RoboNav’s shift from IGVC to URC prompted the team to focus on finding solutions to new tasks requiring the robot to manipulate different objects such as rocks, tools and even an USB stick. To investigate these new components for the design of their rover, RoboNav’s mechanical team divided into 3 groups: the drive train, arm and end effector. Here, we take a look at the end effector, which the team uses to grasp different objects and tools.
While the end effector is physically a part of the arm, it often requires greater precision and careful design compared to the rest of the arm to be able to grasp and handle different objects. The development of the end effector first started out as a new member project in 2020, when the team first decided on attempting to compete in URC. During the 2020-2021 school year, the team experimented with various rough designs in CAD for what the end effector could look like. Progress slowed as the team shifted focus to get more people working on Swervi, but then continued with new members for 2021-2022.
Since then, the new members have designed newer prototypes of the end effector, iterating on different mechanisms for the claw. Gray Simmons, one of the mechanical team members working on the project, described their goals as picking up large objects, using various tools, pressing keys and flipping switches. To achieve these aims, they reached out to other URC teams about their designs and also did their own research on how to design a claw with precise control.

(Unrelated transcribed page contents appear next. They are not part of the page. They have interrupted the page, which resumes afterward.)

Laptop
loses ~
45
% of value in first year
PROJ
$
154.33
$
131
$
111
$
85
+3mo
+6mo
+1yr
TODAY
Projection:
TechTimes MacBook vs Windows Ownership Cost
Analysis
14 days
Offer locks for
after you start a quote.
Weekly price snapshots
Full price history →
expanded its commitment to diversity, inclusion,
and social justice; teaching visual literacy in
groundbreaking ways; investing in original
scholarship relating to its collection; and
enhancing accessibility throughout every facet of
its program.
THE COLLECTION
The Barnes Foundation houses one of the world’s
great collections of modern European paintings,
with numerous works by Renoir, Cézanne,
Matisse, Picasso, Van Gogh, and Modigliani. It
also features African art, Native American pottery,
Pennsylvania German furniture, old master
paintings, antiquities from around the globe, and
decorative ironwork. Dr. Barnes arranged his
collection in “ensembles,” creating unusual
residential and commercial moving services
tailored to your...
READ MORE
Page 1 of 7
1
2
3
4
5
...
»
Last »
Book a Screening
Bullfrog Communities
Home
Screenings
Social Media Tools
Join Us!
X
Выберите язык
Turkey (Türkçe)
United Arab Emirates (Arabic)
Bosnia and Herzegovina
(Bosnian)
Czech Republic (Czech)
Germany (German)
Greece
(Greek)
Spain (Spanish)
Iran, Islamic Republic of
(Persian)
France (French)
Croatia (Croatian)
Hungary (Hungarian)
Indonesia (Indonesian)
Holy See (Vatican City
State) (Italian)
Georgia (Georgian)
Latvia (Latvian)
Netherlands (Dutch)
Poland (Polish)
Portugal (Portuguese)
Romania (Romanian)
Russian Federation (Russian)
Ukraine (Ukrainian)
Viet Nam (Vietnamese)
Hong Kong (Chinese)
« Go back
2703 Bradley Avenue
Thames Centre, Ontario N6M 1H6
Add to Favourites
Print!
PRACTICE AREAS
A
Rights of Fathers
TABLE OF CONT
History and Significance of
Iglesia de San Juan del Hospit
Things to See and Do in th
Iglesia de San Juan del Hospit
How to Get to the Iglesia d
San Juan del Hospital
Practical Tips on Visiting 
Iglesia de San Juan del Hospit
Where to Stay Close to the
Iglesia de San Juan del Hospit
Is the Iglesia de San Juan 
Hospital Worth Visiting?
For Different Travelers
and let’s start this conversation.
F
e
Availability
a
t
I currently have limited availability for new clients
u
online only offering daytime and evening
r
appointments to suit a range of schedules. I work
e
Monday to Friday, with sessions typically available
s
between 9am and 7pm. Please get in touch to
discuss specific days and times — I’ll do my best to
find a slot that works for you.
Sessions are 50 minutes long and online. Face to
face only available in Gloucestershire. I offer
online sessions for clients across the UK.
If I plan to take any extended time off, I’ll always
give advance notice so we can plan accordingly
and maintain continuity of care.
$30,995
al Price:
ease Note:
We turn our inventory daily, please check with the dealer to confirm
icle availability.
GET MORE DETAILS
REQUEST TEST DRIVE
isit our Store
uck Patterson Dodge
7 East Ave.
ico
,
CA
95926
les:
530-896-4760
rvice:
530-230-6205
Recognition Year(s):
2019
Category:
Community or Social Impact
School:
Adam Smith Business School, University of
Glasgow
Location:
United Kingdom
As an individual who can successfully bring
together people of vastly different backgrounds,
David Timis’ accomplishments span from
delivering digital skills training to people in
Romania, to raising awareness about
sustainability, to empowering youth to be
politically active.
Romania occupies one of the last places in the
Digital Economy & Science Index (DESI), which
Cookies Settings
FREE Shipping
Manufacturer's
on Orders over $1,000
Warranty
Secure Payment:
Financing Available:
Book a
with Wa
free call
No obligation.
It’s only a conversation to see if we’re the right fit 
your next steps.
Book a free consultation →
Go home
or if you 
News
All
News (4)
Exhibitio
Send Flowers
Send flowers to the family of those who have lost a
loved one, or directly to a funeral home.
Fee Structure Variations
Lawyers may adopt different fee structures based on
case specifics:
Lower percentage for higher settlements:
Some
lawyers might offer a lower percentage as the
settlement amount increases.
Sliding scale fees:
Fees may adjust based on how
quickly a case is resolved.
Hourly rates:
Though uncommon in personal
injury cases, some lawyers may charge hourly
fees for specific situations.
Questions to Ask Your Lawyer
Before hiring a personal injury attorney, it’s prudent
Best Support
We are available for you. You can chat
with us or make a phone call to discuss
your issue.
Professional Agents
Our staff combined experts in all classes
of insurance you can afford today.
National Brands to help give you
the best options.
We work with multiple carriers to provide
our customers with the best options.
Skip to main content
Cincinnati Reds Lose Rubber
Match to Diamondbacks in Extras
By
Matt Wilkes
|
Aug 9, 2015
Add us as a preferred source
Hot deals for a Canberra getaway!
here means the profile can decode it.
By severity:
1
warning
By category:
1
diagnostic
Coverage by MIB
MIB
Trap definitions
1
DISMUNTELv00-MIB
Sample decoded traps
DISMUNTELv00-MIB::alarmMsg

For the first iteration of the model, they “based the design heavily on using a Watt’s linkage system in order to control the claw with a linear motion input.” This served to showcase the mechanism at a smaller scale, making sure that the underlying principles hold when the full version of the end effector is built. They 3D printed this design using an SLA printer, confirming that the mechanism worked as they had intended.
Afterward, they moved to a design that was more manufacturable and tried to make it more mechanically sound for the full-scale model. While they haven’t had a design review yet, they integrated feedback from other RoboNav members, creating windows in the base plates to reduce the mass of the system. The primary changes between the two major iterations were a “focus on manufactured parts, the increase in size, and the addition of the lead screw to apply the vertical linear force.” This Spring, the team manufactured and assembled the end effector at its full scale, successfully obtaining a working version of their design.
For the future, RoboNav’s end effector team plans to focus on developing the claws at the tip of the end effector to be less rigid, incorporating a compliant claw system. Making the claws less rigid would allow the robot to get a better grip of objects, which is especially important due to the wide range of objects of different sizes that they need to pick up and manipulate. The design process for this change is currently underway, and the team hopes to have a functional compliant claw soon.